* [ACTIVITY]:
Filter the data for lines with the word "Access" and copy those lines.

* [SUPPLIED ENTRIES]:

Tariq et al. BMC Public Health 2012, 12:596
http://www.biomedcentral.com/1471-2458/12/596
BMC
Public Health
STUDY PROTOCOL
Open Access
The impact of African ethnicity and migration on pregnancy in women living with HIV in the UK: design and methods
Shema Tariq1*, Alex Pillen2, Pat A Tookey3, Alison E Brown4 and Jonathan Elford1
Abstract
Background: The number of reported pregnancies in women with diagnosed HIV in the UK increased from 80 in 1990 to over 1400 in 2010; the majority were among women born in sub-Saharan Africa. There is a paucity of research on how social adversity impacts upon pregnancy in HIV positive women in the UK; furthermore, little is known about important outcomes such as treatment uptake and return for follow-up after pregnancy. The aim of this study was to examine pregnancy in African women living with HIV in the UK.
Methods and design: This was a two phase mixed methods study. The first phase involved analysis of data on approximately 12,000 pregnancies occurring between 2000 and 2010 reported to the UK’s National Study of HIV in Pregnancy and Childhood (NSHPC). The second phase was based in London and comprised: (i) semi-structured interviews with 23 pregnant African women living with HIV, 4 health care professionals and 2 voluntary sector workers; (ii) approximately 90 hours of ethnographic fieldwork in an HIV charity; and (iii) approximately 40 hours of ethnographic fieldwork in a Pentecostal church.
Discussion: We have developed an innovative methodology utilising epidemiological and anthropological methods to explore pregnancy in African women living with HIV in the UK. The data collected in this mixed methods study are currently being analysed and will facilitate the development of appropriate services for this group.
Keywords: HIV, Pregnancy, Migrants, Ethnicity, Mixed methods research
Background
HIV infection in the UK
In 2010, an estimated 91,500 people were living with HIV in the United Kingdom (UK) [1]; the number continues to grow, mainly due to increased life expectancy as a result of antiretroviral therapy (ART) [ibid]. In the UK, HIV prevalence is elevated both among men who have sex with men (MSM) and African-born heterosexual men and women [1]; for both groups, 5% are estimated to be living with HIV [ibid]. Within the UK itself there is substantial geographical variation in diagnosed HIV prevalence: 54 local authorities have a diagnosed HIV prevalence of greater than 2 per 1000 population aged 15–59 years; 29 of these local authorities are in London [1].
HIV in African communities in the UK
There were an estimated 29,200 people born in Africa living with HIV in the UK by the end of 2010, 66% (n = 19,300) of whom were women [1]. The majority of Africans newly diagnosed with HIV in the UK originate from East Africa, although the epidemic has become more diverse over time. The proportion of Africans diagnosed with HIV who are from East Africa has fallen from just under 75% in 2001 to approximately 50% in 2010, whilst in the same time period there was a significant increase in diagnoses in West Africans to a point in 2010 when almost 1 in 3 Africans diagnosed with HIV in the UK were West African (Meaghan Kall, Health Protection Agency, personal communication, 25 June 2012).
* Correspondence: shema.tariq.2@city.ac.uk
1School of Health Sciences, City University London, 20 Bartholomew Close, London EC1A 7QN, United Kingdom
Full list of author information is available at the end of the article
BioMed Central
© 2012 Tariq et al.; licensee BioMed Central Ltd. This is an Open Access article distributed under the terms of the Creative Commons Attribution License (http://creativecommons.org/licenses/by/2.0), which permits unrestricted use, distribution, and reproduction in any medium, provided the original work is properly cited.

* [WORKED SOLUTION]:
Open Access
© 2012 Tariq et al.; licensee BioMed Central Ltd. This is an Open Access article distributed under the terms of the Creative Commons Attribution License (http://creativecommons.org/licenses/by/2.0), which permits unrestricted use, distribution, and reproduction in any medium, provided the original work is properly cited.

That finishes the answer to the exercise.